### Work required
Can you rewrite the rows below, replacing each "chart" with "graph" and changing nothing else? Leave the pictures out.

(Dataset records)
******

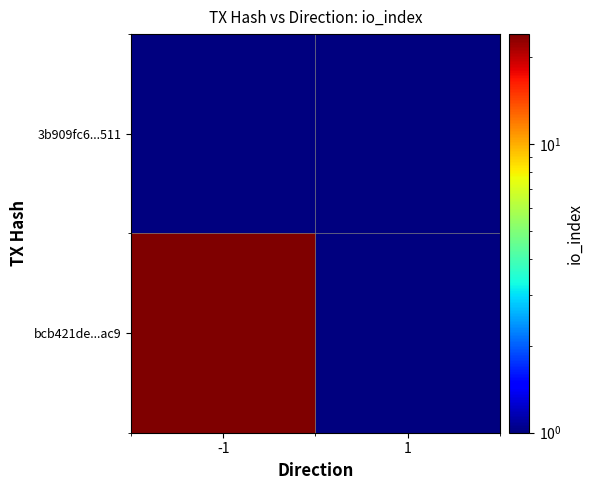

Count the number of categories in the chart.

2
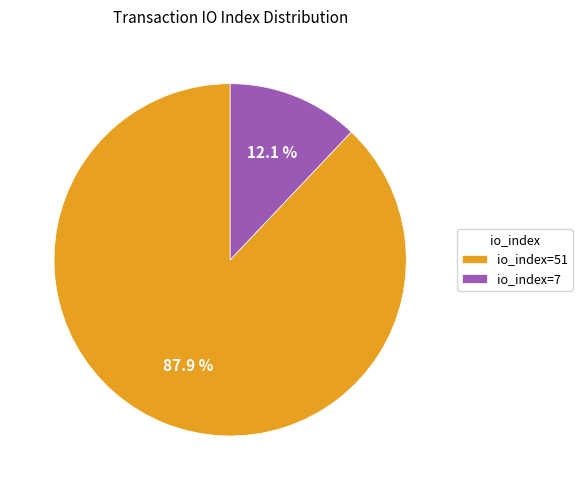

To the nearest percent, what portion does io_index=7 represent?

12%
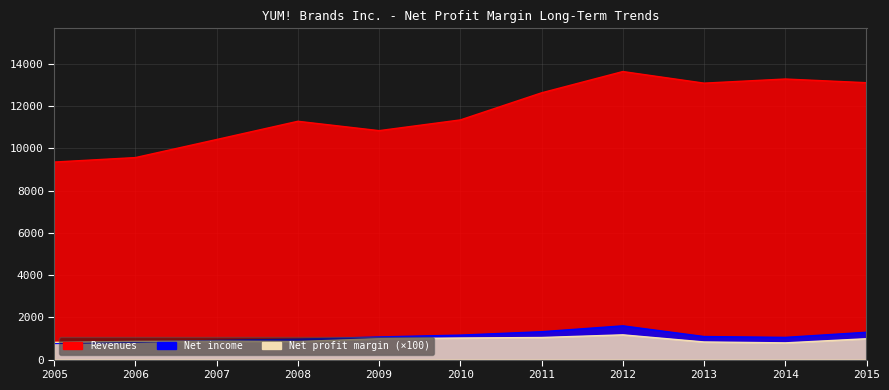

True or false: Revenues and Net income intersect in this chart.

False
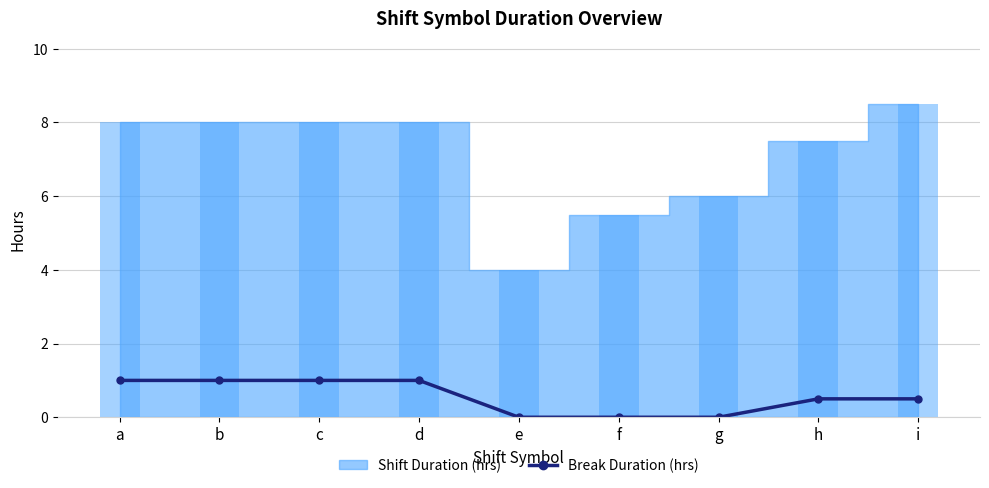

What is the ratio of the value at a to the value at d?

1.0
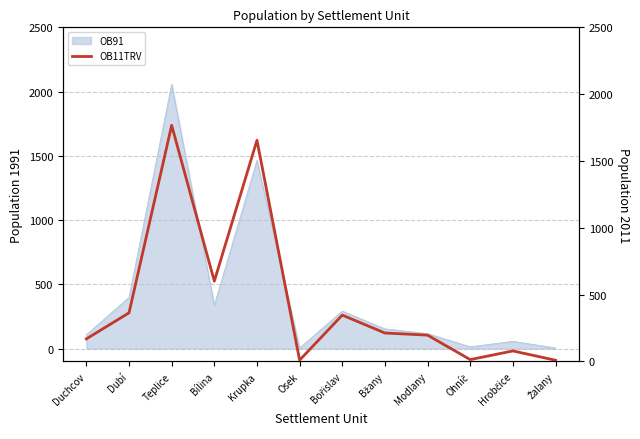

Where does the data first go above 213?

Dubí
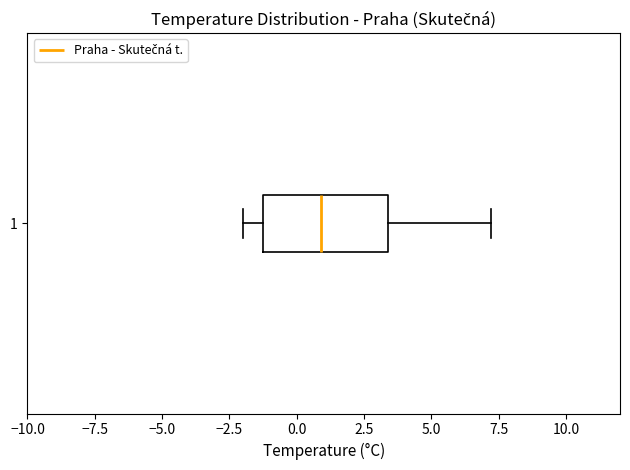

Transcribe this box plot: give where the median line is, the range the box spans, and where the two whiskers end, as read against the x-axis. The values are not printed on the chart, so give them approximately, as read against the axis.

median 1.0, box -1.0 to 3.5, whiskers -2.0 to 7.0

******

### Result for this task
Count the number of categories in the graph.

2

To the nearest percent, what portion does io_index=7 represent?

12%

True or false: Revenues and Net income intersect in this graph.

False

What is the ratio of the value at a to the value at d?

1.0

Where does the data first go above 213?

Dubí

Transcribe this box plot: give where the median line is, the range the box spans, and where the two whiskers end, as read against the x-axis. The values are not printed on the graph, so give them approximately, as read against the axis.

median 1.0, box -1.0 to 3.5, whiskers -2.0 to 7.0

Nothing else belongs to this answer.